Genome-wide Intra-specific Comparison from GATA Transcription Factors Among Nineteen Arabidopsis thaliana Genomes

PLOS One 16 (5): e0252181

Mangi Kim, Hong Xi, Jongsun Park*
GATA transcription factors (TFs) are widespread eukaryotic regulators whose DNA-binding domain is a class IV zinc finger motif (CX2CX17–20CX2C) followed by a basic region. We identified GATA TFs from 19 eco-type A. thaliana genomes to understand infra-specific characteristics of A. thaliana GATA TFs. 566 GATA genes (772 GATA TFs) from 19 genomes were identified and classified into four subfamilies (I to IV) based on phylogenetic tree of A. thaliana Col0 GATA TFs. Four ecotypes (Hi0, Ler0, Mt0, and Ws0) do not have AtGATA24 gene of which function is cryptochrome1-dependent response to excess light. Only Kn0 ecotype presents alternative splicing forms of AtGATA15 gene of which start positions of ORF are different.

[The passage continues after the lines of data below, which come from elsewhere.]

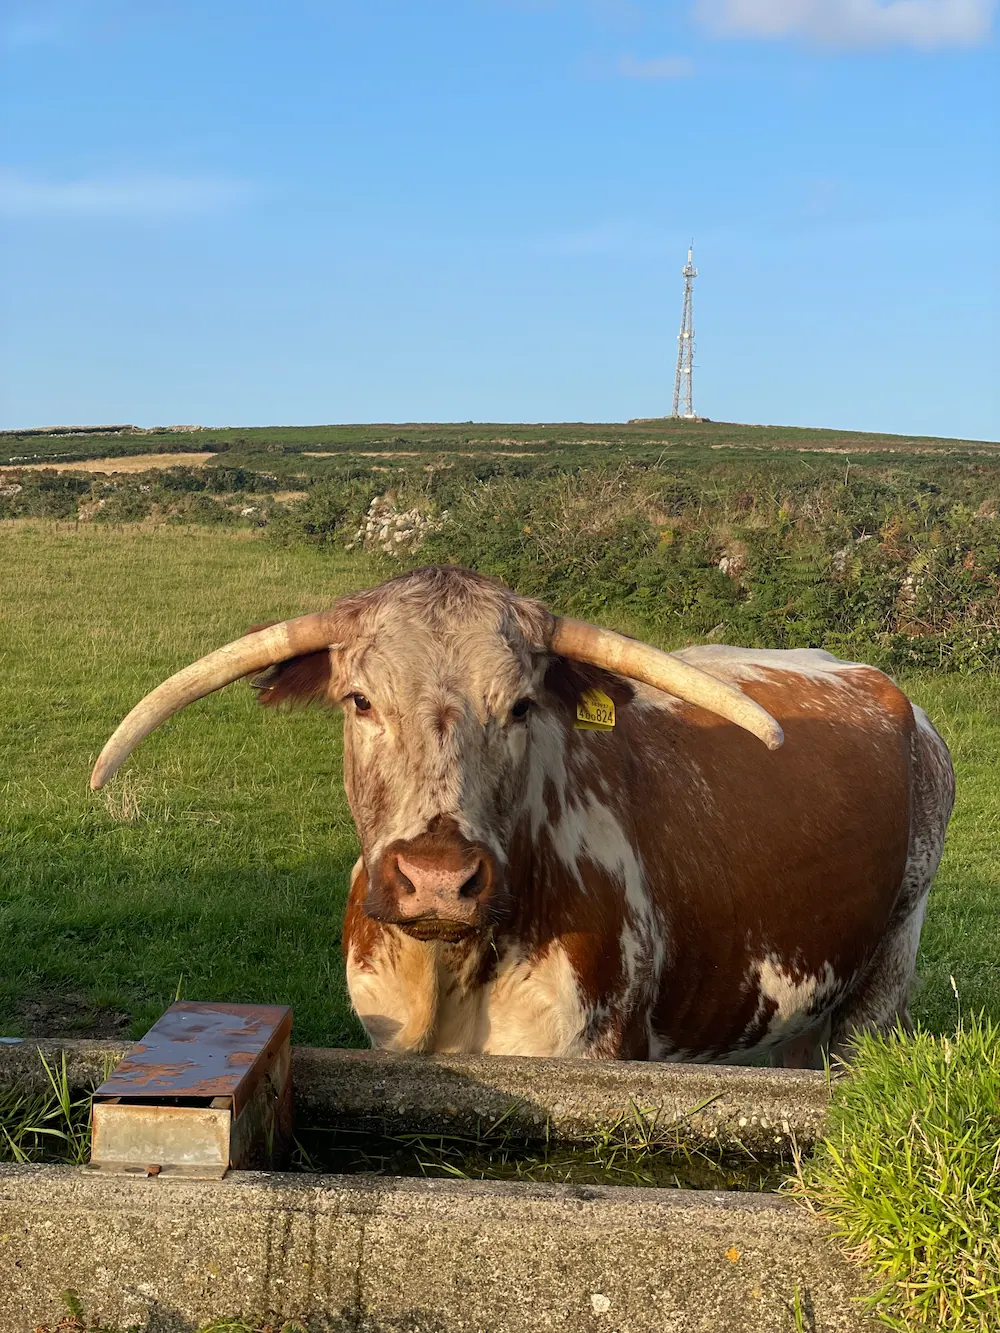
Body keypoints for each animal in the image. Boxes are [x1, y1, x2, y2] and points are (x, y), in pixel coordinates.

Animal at [91, 565, 954, 1067]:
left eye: (521, 706)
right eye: (360, 700)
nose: (439, 878)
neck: (450, 970)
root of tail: (887, 691)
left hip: (883, 980)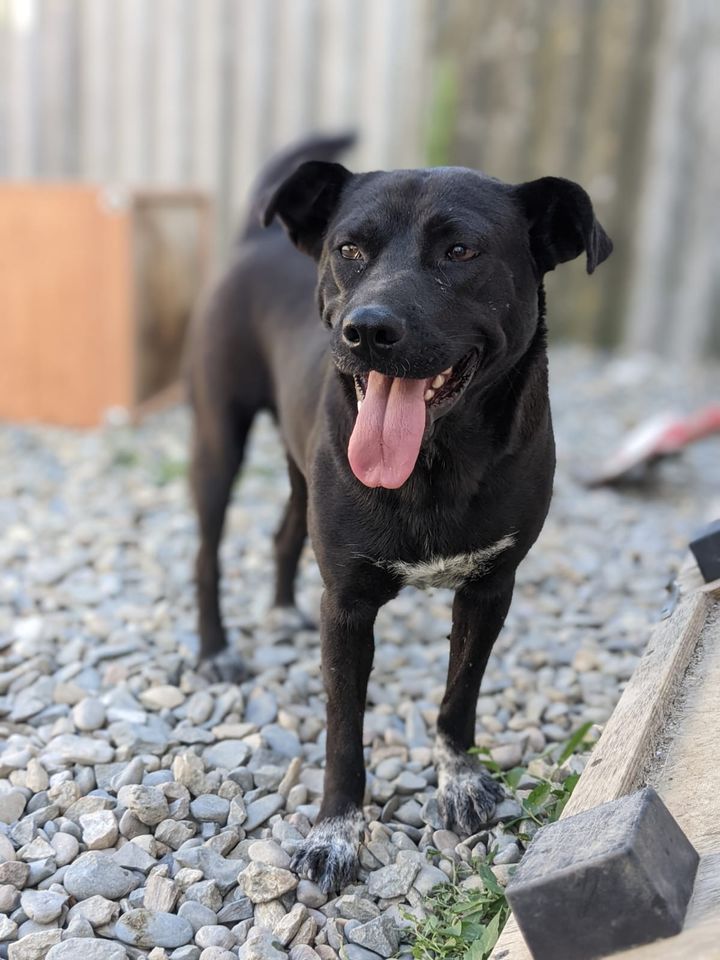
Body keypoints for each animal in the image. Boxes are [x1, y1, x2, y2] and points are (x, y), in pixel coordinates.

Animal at [184, 133, 608, 892]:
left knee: (285, 532)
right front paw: (335, 834)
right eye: (350, 249)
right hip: (216, 438)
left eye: (461, 251)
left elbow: (459, 697)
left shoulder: (490, 588)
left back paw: (283, 609)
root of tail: (258, 241)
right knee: (207, 554)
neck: (434, 462)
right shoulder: (349, 605)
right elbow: (344, 735)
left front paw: (458, 780)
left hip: (300, 466)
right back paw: (215, 648)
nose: (368, 331)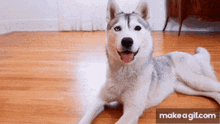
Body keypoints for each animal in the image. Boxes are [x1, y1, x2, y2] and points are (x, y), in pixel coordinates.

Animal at [78, 0, 219, 123]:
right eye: (117, 28)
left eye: (137, 28)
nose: (127, 41)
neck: (125, 72)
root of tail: (191, 55)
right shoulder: (99, 100)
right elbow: (85, 118)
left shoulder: (132, 111)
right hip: (186, 88)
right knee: (212, 92)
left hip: (194, 80)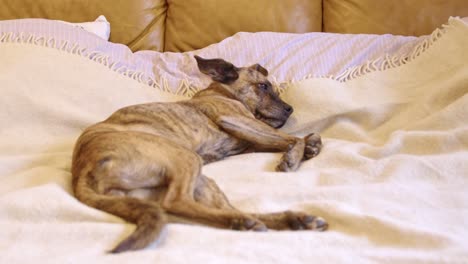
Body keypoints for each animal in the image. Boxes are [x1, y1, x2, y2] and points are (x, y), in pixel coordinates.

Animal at [70, 56, 326, 254]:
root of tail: (82, 173)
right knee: (176, 203)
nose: (290, 109)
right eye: (263, 86)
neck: (223, 92)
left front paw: (310, 145)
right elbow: (291, 138)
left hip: (202, 182)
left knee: (218, 211)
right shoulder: (235, 120)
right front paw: (294, 156)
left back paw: (288, 220)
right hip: (186, 158)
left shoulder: (249, 139)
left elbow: (286, 139)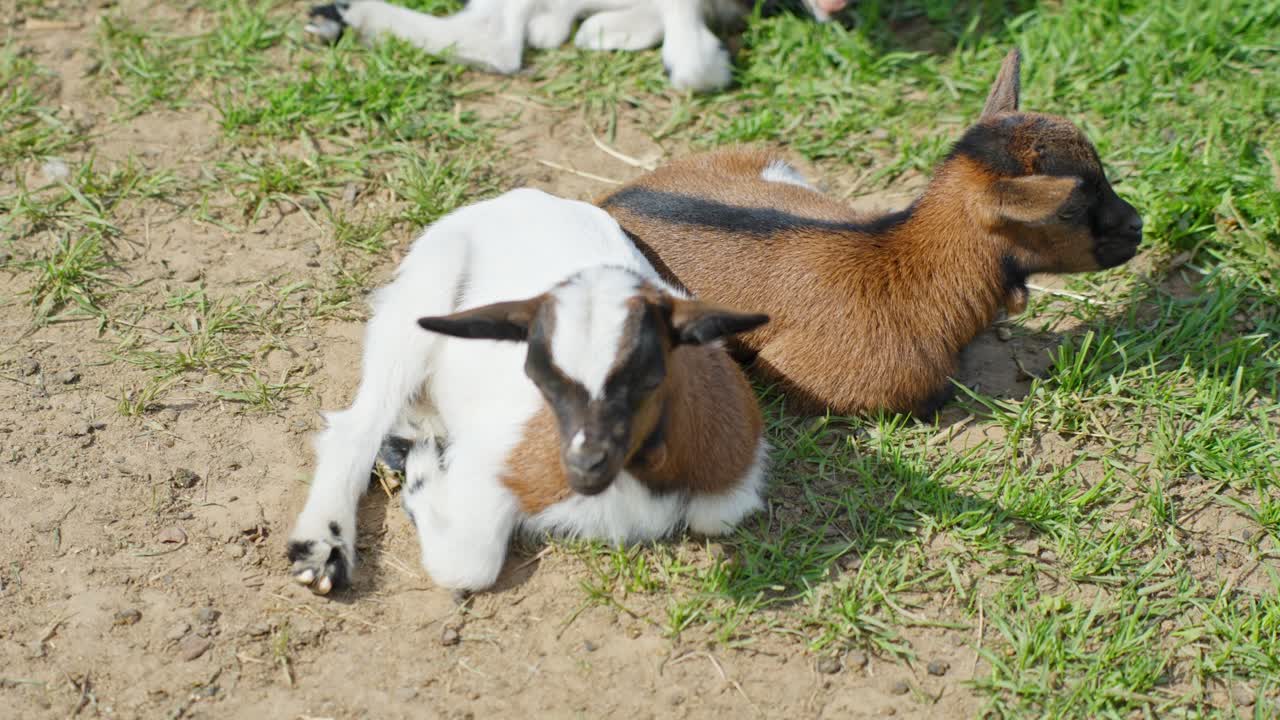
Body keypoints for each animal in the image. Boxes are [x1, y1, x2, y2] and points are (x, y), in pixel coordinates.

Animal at [287, 188, 770, 594]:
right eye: (540, 370)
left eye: (648, 374)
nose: (585, 463)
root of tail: (521, 197)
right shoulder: (489, 457)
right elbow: (469, 562)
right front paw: (421, 473)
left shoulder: (732, 490)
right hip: (426, 287)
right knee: (358, 423)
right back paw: (323, 547)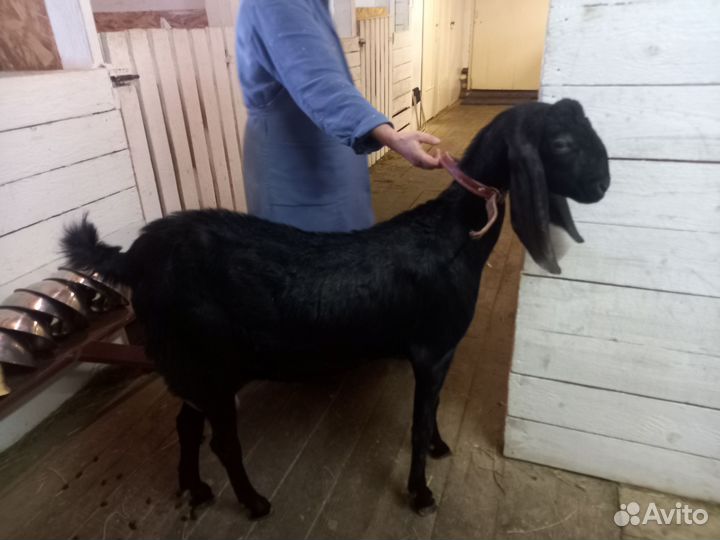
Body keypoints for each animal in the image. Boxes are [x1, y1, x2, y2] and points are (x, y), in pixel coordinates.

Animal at [61, 99, 609, 519]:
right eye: (561, 144)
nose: (602, 186)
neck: (454, 235)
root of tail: (132, 257)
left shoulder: (444, 354)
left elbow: (431, 411)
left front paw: (438, 446)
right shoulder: (431, 350)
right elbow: (415, 423)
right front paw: (421, 493)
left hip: (191, 366)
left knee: (187, 425)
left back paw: (195, 488)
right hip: (207, 363)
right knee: (220, 440)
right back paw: (254, 503)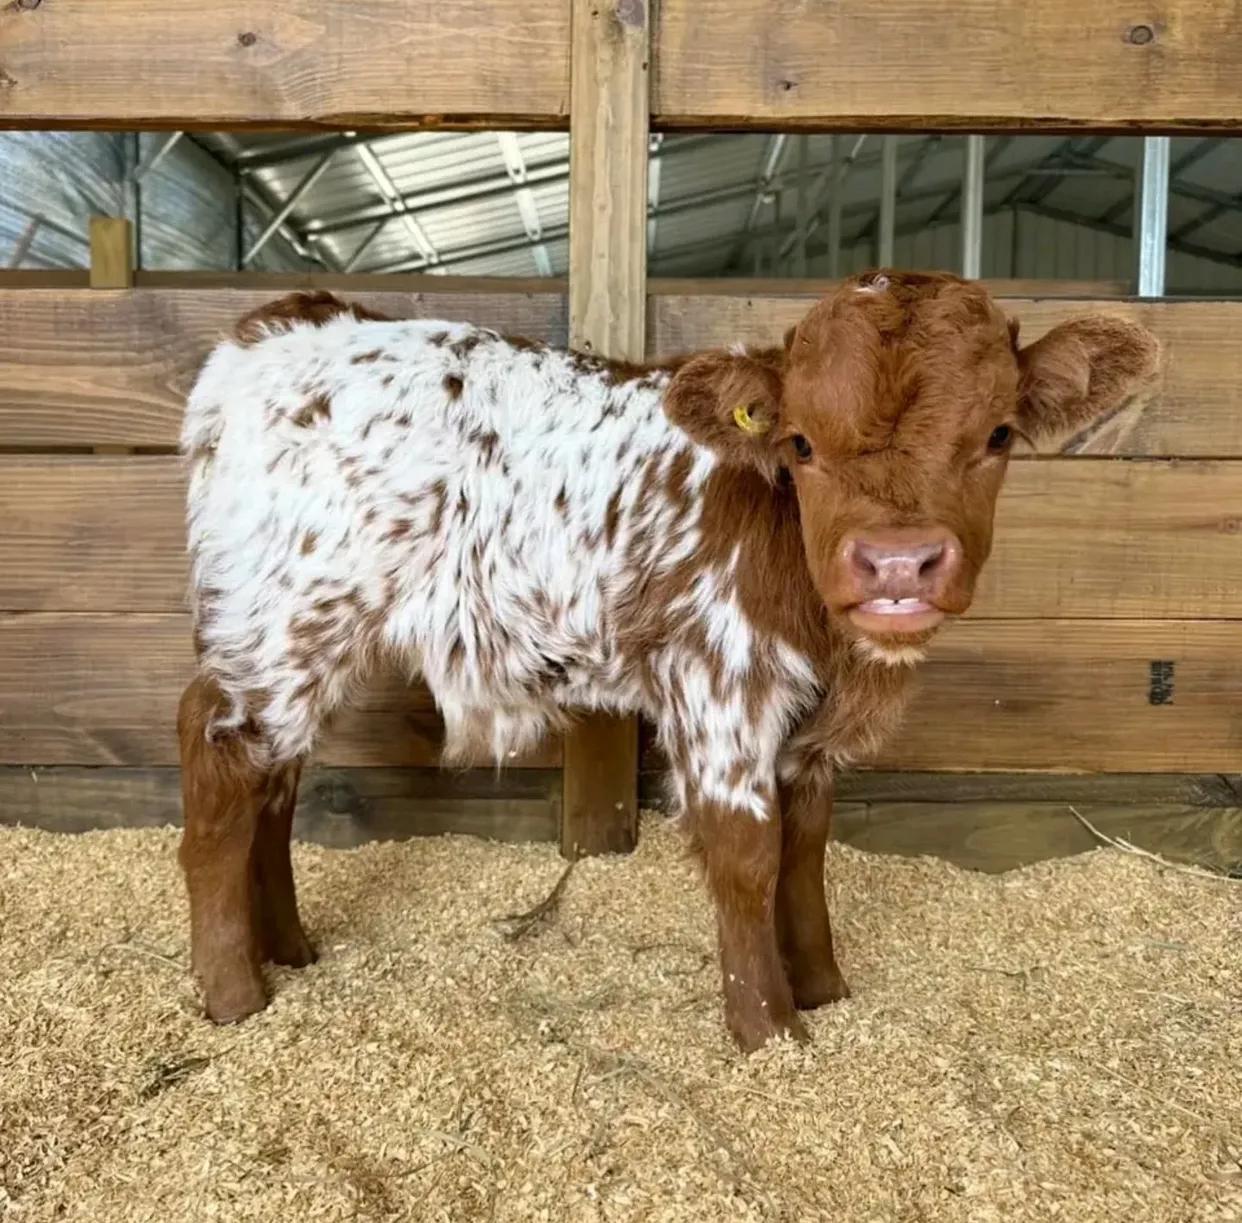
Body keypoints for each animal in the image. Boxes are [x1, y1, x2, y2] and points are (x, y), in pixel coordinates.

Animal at [177, 272, 1158, 1051]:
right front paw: (768, 1027)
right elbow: (749, 851)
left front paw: (824, 988)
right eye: (801, 444)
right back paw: (235, 990)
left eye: (998, 435)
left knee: (277, 778)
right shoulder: (718, 683)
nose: (896, 564)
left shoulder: (807, 731)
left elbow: (807, 847)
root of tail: (293, 316)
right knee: (220, 755)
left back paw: (290, 948)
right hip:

It may subtly affect their functions; however, there is no available experimental evidence. 22 out of 2,195 amino acids (1.002\%) originated from 41 GATA domains have variations across 19 ecotypes considering that four GATA TFs have heterogeneous nucleotides in ORF. Amino acid sequence of each GATA TF has a maximum of four forms in 19 ecotypes. Rsch4 and Wu0 genomes present completely identical amino acid sequence of GATA domains. In comparison to Reyes et al. (2004), three GATA genes show different length, indicating that improvement of gene prediction has affected amino acid sequence of GATA TFs. Taken together, our intra-specific comparative analyses will be a corner stone to understand intra-specific characteristics of GATA TFs in plant genomes as well as to update GATA TFs of Arabidopsis.